Tip 1: Let them know you’re a safe person

This one is tough to do, but please know that folks who have had a miscarriage have already been told the typical invalidating things that make their suffering worse such as “at least you know you can get pregnant”. Under no circumstances should you say that. Instead, say “I can’t imagine the pain you’re experiencing. I’m here to listen if you’d like to talk. I’m also here if you’d like to just sit with me.”  This communicates to them that you’re not trying to change how they feel or guess at what they may be feeling. 

 

Tip 2: Validate, validate, validate

People experiencing trauma (which miscarriage can definitely qualify as) need to hear that they’re allowed to feel the discomfort, sadness, horror, anxiety without being “cheered up” against their will. What you can say is in response to whatever emotion they share. For example, a friend may say “I just keep thinking about it and feel so sad. I can’t stop crying.” To this, you can say “I’d feel sad, too. You’re allowed to feel sad, you’re allowed to cry.”  This conveys to them that the overwhelming emotions they feel are, despite being uncomfortable, normal to have and a normal part of the grieving process.

▶ Exercise requirements
A. Using the tips above on supporting someone after a miscarriage, say whether each statement agrees with the text, answering yes or no and quoting the words that decide it: (i) It is acceptable to tell the person "at least you know you can get pregnant." (ii) A miscarriage can count as trauma. (iii) The person should be cheered up.
B. From the tips above on supporting someone after a miscarriage, extract the passage from "Tip 1: Let them" to "may be feeling.", word for word.

▶ Listed entries
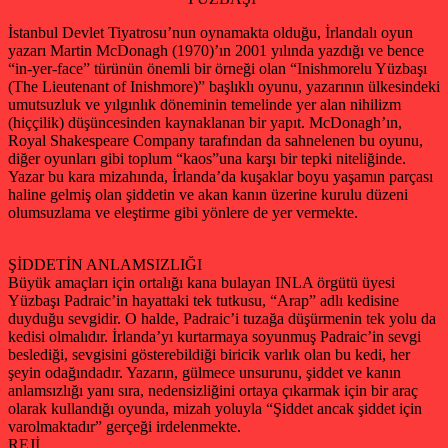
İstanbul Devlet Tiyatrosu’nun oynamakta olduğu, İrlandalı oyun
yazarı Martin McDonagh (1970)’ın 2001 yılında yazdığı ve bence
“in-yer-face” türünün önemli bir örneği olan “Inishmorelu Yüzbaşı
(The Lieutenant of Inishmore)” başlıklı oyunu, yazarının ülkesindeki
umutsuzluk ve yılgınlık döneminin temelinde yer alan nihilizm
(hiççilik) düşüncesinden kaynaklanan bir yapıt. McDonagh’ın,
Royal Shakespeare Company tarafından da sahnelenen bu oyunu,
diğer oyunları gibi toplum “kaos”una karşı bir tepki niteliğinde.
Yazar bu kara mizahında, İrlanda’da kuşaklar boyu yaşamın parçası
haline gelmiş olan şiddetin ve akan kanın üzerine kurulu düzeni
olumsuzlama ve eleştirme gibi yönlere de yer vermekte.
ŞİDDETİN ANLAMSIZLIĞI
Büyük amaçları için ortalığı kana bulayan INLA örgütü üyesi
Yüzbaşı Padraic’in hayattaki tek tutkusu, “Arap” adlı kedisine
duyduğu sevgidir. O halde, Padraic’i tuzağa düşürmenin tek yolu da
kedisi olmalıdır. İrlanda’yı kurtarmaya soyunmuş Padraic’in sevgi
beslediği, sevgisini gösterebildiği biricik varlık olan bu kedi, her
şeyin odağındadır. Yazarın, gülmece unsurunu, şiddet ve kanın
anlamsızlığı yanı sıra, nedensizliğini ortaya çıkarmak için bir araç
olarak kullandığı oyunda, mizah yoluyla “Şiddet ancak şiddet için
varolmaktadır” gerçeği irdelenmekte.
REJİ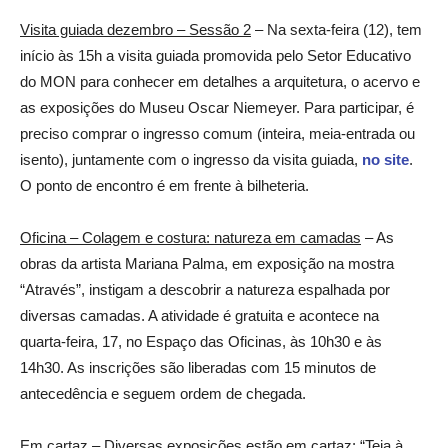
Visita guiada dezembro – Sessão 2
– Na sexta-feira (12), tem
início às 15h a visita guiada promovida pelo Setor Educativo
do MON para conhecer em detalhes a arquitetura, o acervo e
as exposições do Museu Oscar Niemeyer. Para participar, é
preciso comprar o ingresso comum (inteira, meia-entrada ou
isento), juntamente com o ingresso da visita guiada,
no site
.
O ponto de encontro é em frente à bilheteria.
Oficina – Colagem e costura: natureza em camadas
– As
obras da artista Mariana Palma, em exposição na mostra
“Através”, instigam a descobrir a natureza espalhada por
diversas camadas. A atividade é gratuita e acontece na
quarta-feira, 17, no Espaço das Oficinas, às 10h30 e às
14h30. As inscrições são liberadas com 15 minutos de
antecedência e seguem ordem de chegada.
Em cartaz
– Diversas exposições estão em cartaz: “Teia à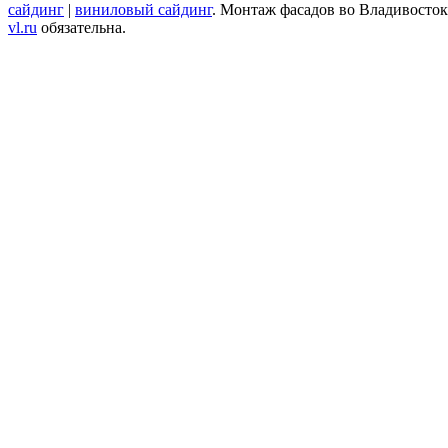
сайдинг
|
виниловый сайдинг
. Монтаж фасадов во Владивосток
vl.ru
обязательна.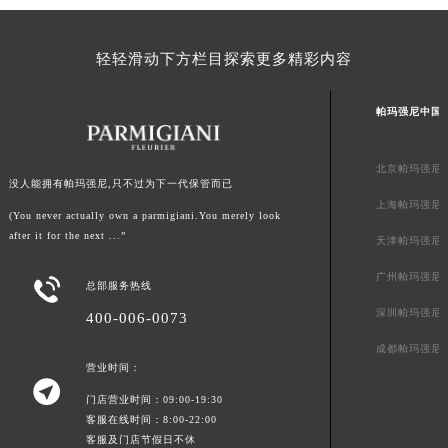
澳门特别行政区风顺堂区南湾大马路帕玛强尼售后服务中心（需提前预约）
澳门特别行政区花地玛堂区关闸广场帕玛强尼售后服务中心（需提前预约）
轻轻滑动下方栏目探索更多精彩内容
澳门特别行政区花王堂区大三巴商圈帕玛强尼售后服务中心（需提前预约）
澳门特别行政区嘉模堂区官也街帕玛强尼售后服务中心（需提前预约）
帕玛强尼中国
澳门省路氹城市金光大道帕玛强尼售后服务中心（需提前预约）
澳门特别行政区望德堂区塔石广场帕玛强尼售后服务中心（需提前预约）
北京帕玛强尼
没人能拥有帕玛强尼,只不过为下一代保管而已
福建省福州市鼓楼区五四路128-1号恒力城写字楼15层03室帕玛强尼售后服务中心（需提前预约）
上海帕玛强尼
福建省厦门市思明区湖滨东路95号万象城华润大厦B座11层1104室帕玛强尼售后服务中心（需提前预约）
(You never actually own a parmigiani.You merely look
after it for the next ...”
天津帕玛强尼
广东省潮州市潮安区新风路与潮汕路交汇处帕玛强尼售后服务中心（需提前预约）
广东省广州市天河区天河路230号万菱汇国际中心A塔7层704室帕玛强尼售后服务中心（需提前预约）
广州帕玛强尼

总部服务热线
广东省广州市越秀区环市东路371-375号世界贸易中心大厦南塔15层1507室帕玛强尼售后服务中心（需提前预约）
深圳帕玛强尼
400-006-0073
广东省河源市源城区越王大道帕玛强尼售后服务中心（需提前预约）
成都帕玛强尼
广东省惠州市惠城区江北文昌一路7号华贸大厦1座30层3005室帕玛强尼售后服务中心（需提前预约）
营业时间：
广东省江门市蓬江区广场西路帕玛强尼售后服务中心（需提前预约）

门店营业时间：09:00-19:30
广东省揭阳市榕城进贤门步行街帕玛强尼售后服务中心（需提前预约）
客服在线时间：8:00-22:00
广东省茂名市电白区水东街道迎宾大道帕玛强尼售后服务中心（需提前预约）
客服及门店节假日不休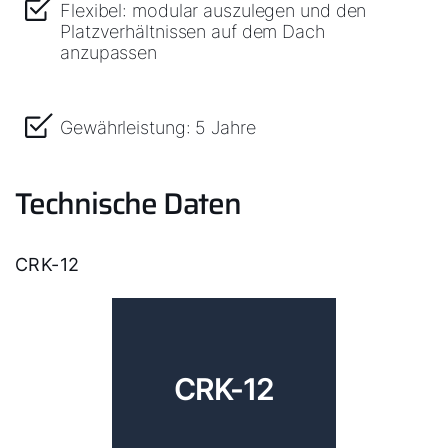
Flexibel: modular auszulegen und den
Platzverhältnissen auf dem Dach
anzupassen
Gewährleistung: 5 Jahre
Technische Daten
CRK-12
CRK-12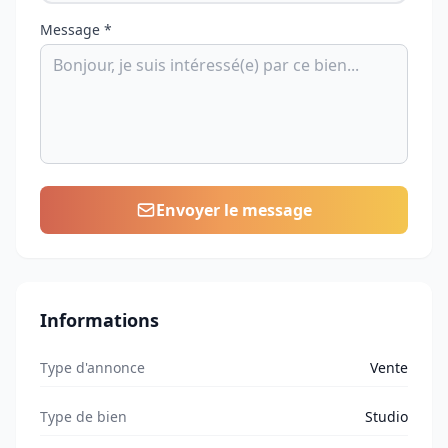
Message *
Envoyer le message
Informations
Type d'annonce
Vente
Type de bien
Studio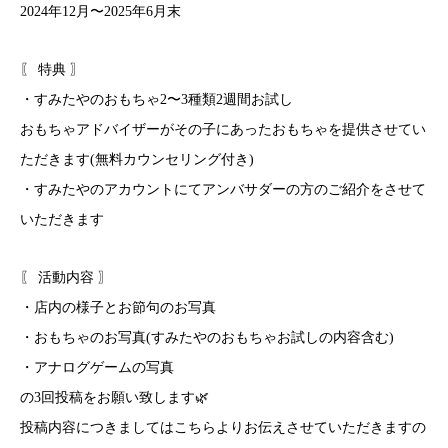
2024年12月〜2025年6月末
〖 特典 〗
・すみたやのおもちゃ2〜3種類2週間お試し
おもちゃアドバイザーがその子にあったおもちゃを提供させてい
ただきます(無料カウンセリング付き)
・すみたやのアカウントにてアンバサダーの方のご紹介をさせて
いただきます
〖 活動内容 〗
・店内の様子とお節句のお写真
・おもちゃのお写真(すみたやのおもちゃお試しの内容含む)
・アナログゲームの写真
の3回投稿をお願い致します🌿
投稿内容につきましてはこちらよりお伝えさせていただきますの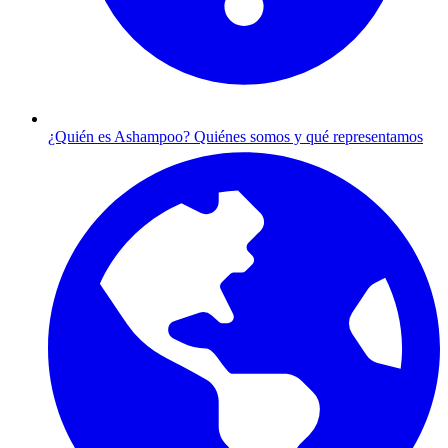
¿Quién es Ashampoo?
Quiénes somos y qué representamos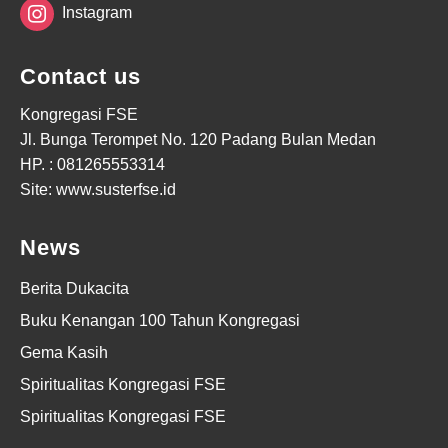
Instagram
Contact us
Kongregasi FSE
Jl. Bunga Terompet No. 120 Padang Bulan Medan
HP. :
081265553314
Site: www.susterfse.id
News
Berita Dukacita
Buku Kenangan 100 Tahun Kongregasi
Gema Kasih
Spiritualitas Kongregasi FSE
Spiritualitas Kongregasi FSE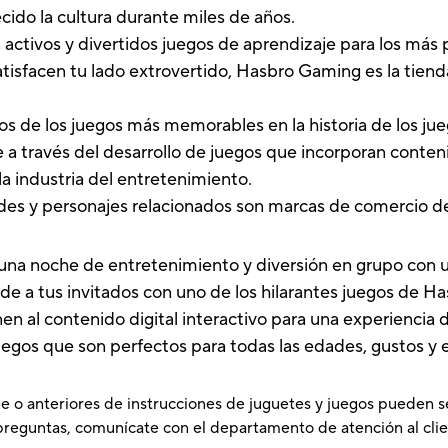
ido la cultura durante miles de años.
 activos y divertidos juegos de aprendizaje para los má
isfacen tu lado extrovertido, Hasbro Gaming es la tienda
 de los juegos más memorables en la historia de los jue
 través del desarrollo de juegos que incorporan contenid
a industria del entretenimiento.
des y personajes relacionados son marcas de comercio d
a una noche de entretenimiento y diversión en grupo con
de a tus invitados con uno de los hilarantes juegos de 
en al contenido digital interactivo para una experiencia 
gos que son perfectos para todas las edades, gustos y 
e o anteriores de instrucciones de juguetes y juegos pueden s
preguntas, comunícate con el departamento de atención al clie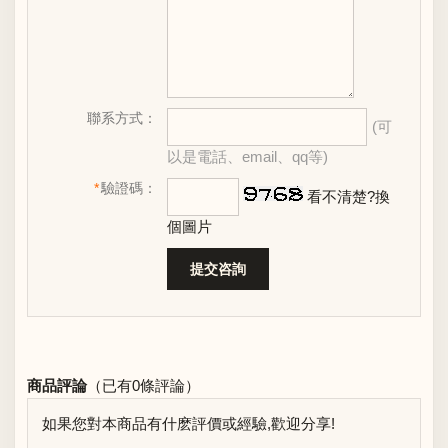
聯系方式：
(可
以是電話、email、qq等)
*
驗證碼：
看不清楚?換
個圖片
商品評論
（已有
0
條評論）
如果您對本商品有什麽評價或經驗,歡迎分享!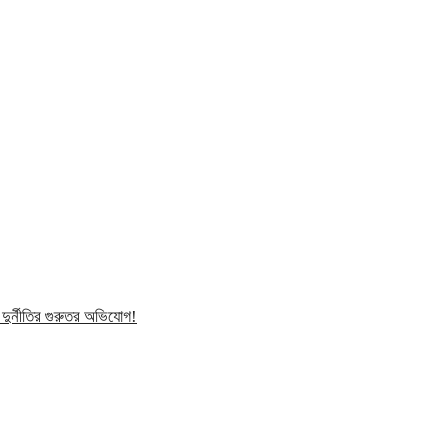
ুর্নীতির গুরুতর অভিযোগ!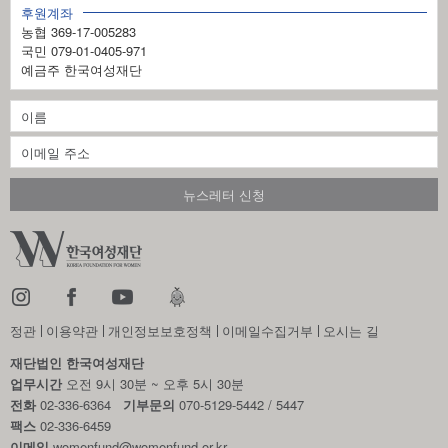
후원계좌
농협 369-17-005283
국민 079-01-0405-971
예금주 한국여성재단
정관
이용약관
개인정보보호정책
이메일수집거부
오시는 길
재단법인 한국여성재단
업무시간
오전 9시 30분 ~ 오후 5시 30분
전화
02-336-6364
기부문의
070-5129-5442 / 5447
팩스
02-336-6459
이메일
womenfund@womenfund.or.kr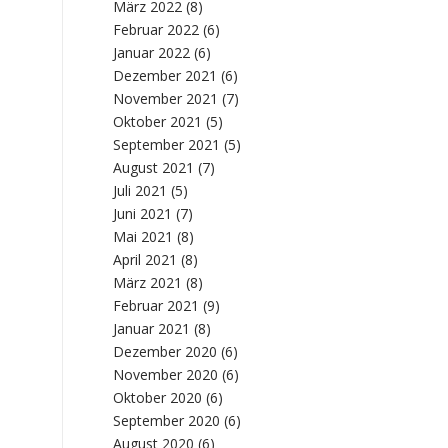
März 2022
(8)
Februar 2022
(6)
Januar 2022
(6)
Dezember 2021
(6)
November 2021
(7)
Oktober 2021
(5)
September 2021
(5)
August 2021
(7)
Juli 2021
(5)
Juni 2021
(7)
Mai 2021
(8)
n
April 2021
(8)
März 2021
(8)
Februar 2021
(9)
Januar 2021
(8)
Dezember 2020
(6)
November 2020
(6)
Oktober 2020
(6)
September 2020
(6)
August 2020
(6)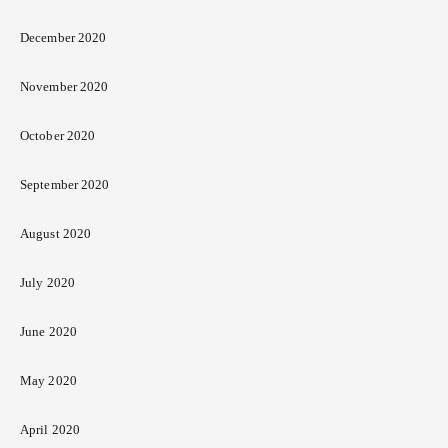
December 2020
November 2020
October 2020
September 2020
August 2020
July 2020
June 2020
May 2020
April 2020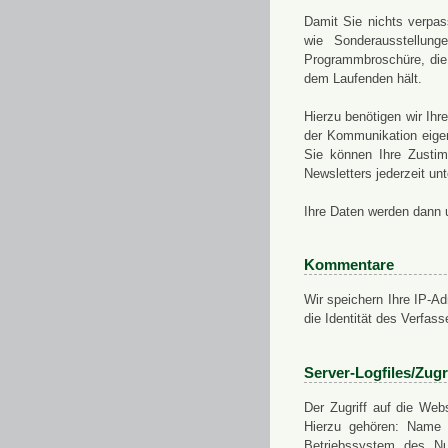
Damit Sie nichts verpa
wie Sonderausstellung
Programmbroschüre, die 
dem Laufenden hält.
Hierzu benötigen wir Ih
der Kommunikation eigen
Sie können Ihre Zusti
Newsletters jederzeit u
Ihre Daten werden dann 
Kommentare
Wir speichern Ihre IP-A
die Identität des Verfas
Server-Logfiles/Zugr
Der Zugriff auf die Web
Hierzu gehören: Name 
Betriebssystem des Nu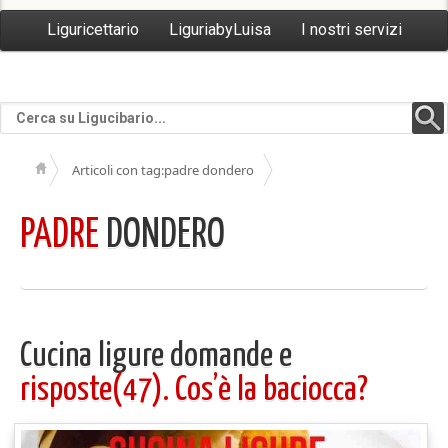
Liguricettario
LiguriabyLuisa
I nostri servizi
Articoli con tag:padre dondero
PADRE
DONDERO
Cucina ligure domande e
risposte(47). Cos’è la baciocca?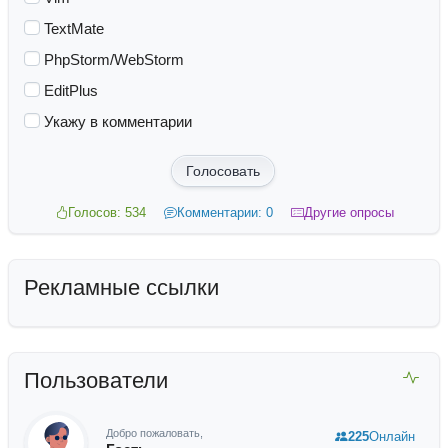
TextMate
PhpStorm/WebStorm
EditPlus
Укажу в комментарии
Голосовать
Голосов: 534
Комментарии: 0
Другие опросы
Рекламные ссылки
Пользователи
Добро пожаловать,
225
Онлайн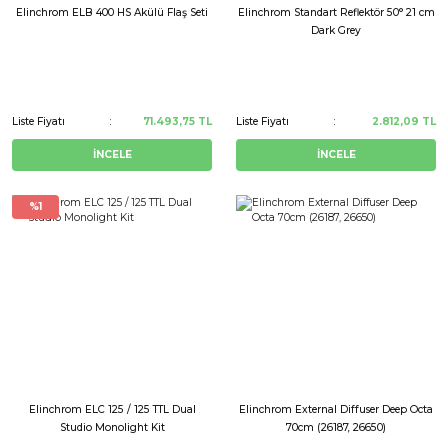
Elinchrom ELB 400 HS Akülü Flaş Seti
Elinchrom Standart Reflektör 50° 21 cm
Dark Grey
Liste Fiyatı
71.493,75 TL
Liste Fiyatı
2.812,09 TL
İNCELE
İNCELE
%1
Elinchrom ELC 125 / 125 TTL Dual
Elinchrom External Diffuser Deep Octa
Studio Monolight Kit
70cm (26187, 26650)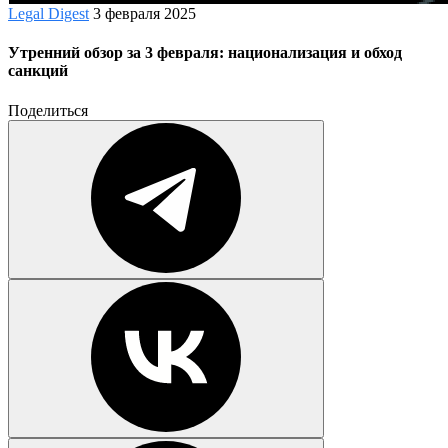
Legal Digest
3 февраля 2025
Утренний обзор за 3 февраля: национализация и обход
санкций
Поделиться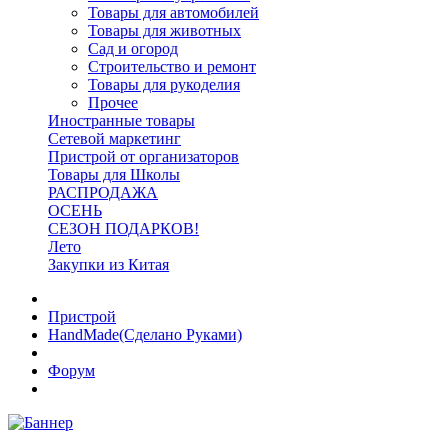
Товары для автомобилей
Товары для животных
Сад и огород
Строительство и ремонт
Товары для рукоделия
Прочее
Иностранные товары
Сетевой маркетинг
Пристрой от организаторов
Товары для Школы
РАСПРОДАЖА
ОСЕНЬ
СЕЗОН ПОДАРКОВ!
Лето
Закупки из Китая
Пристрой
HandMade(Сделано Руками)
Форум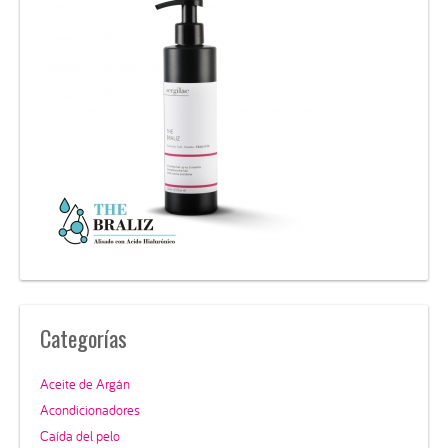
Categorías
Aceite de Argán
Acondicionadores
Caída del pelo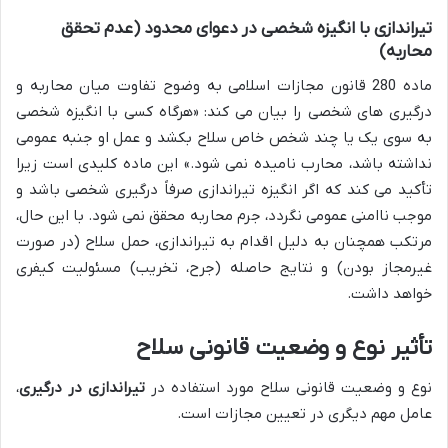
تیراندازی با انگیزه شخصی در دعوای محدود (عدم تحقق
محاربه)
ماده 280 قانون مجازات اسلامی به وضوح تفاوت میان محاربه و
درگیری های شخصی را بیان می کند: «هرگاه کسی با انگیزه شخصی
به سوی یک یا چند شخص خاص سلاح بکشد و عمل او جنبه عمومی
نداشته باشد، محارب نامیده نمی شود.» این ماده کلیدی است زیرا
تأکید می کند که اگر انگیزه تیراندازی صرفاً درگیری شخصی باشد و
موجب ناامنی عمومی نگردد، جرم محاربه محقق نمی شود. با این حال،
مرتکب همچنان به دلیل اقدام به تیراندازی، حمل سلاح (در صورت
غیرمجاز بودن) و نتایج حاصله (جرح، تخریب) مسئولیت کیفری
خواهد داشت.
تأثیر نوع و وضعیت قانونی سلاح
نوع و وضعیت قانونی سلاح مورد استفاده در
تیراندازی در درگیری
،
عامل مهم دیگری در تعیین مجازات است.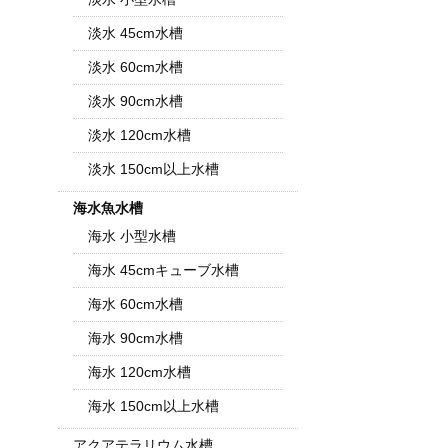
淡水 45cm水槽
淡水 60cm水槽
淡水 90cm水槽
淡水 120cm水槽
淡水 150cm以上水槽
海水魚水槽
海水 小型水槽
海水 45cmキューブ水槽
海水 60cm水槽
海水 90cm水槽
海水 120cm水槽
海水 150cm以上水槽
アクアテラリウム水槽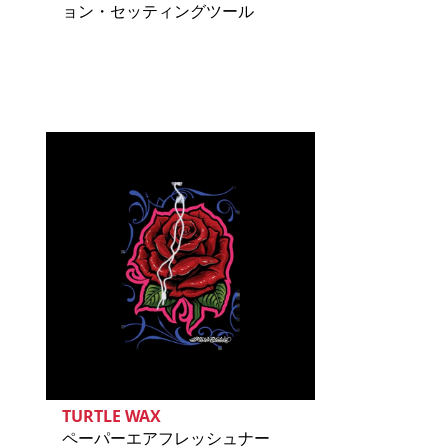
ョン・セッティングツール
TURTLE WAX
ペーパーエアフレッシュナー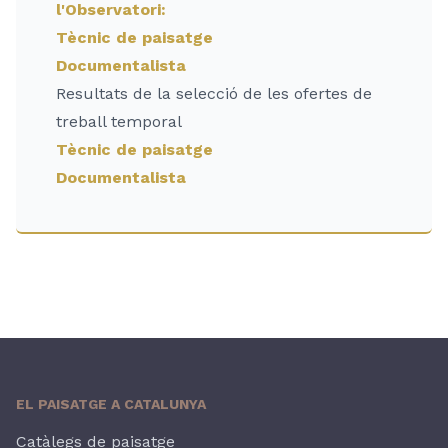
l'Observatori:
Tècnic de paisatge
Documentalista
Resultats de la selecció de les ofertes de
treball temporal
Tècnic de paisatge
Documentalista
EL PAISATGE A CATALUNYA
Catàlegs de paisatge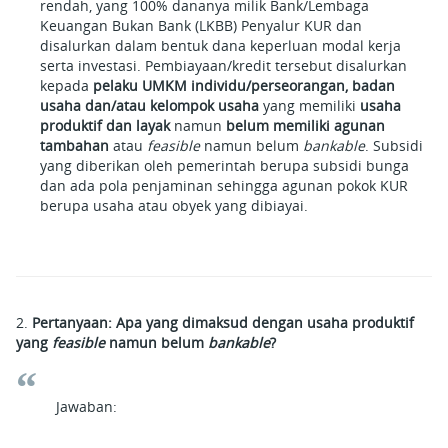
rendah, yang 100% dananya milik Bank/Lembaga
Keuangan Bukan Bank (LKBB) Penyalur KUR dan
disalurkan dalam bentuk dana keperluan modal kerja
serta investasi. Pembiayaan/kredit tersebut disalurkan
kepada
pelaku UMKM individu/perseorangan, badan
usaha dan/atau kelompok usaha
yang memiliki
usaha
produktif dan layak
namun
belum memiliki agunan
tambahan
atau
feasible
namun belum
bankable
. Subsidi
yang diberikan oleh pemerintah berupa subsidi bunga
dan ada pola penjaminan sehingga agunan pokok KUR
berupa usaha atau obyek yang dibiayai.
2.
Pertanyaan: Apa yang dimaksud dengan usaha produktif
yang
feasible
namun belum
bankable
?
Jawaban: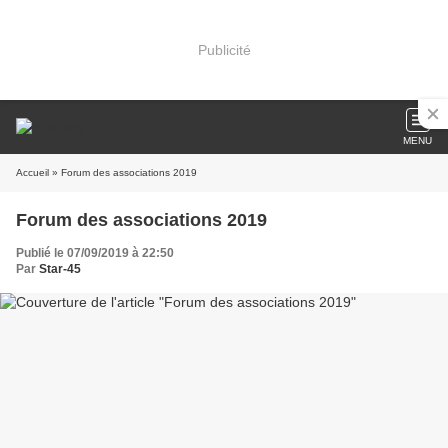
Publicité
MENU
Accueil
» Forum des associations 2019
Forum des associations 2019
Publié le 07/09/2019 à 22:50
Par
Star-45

▶ Task-by-task solutions
A.
(i) No: "Under no circumstances should you say that."
(ii) Yes: "People experiencing trauma (which miscarriage can definitely qualify as)"
(iii) No: "without being “cheered up” against their will"

B.
Tip 1: Let them know you’re a safe person

This one is tough to do, but please know that folks who have had a miscarriage have already been told the typical invalidating things that make their suffering worse such as “at least you know you can get pregnant”. Under no circumstances should you say that. Instead, say “I can’t imagine the pain you’re experiencing. I’m here to listen if you’d like to talk. I’m also here if you’d like to just sit with me.”  This communicates to them that you’re not trying to change how they feel or guess at what they may be feeling.